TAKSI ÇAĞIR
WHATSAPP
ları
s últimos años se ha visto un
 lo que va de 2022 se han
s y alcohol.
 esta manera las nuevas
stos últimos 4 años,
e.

──────────────────────────────

Task prompt
Type out the full listing again, exactly as given.

Answer box
TAKSI ÇAĞIR
WHATSAPP
ları
s últimos años se ha visto un
 lo que va de 2022 se han
s y alcohol.
 esta manera las nuevas
stos últimos 4 años,
e.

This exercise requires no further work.